[What is being asked]
Please copy all of the entries exactly, but drop every picture.

[Records supplied]
================

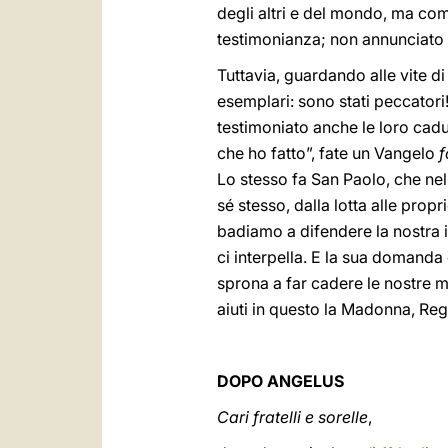
degli altri e del mondo, ma com
testimonianza; non annunciato 
Tuttavia, guardando alle vite 
esemplari: sono stati peccatori!
testimoniato anche le loro cadu
che ho fatto”, fate un Vangelo
f
Lo stesso fa San Paolo, che nel
sé stesso, dalla lotta alle pro
badiamo a difendere la nostra im
ci interpella. E la sua domanda 
sprona a far cadere le nostre m
aiuti in questo la Madonna, Reg
DOPO ANGELUS
Cari fratelli e sorelle
,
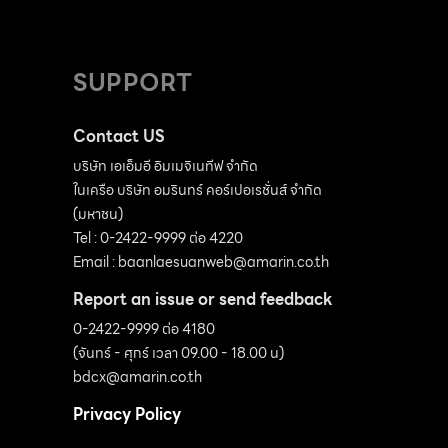
SUPPORT
Contact US
บริษัท เอเอ็มอี อิมเมจิเนทีฟ จำกัด
ในเครือ บริษัท อมรินทร์ คอร์เปอเรชั่นส์ จำกัด
(มหาชน)
Tel : 0-2422-9999 ต่อ 4220
Email :
baanlaesuanweb@amarin.co.th
Report an issue or send feedback
0-2422-9999 ต่อ 4180
(จันทร์ - ศุกร์ เวลา 09.00 - 18.00 น)
bdcx@amarin.co.th
Privacy Policy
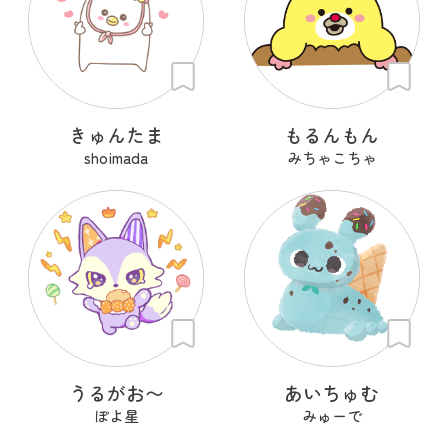
きゅんたま
もるんもん
shoimada
みちゃこちゃ
うるがお〜
あいちゅむ
ぽよ星
みゅーで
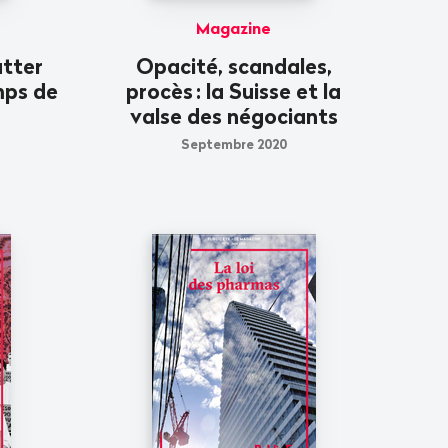
Magazine
lutter
Opacité, scandales,
mps de
procès
: la Suisse et la
valse des négociants
Septembre 2020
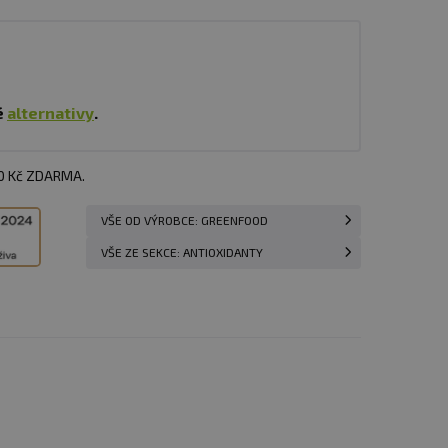
é
alternativy
.
00 Kč ZDARMA.
VŠE OD VÝROBCE: GREENFOOD
VŠE ZE SEKCE: ANTIOXIDANTY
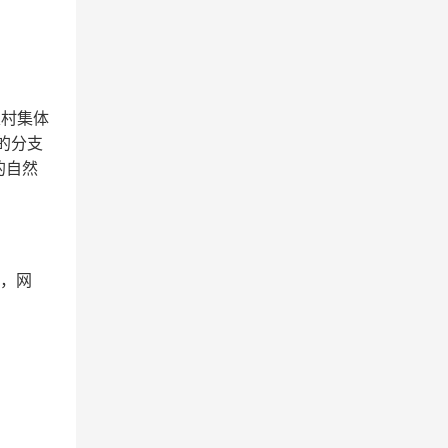
农村集体
的分支
的自然
台，网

================

[Answer box]
degli altri e del mondo, ma com
testimonianza; non annunciato 
Tuttavia, guardando alle vite 
esemplari: sono stati peccatori!
testimoniato anche le loro cadu
che ho fatto”, fate un Vangelo
f
Lo stesso fa San Paolo, che nel
sé stesso, dalla lotta alle pro
badiamo a difendere la nostra im
ci interpella. E la sua domanda 
sprona a far cadere le nostre m
aiuti in questo la Madonna, Reg
DOPO ANGELUS
Cari fratelli e sorelle
,
SUPPORT
Contact US
บริษัท เอเอ็มอี อิมเมจิเนทีฟ จำกัด
ในเครือ บริษัท อมรินทร์ คอร์เปอเรชั่นส์ จำกัด
(มหาชน)
Tel : 0-2422-9999 ต่อ 4220
Email :
baanlaesuanweb@amarin.co.th
Report an issue or send feedback
0-2422-9999 ต่อ 4180
(จันทร์ - ศุกร์ เวลา 09.00 - 18.00 น)
bdcx@amarin.co.th
Privacy Policy
きゅんたま
もるんもん
shoimada
みちゃこちゃ
うるがお〜
あいちゅむ
ぽよ星
みゅーで
Magazine
lutter
Opacité, scandales,
mps de
procès
: la Suisse et la
valse des négociants
Septembre 2020
é
alternativy
.
00 Kč ZDARMA.
VŠE OD VÝROBCE: GREENFOOD
VŠE ZE SEKCE: ANTIOXIDANTY
农村集体
的分支
的自然
台，网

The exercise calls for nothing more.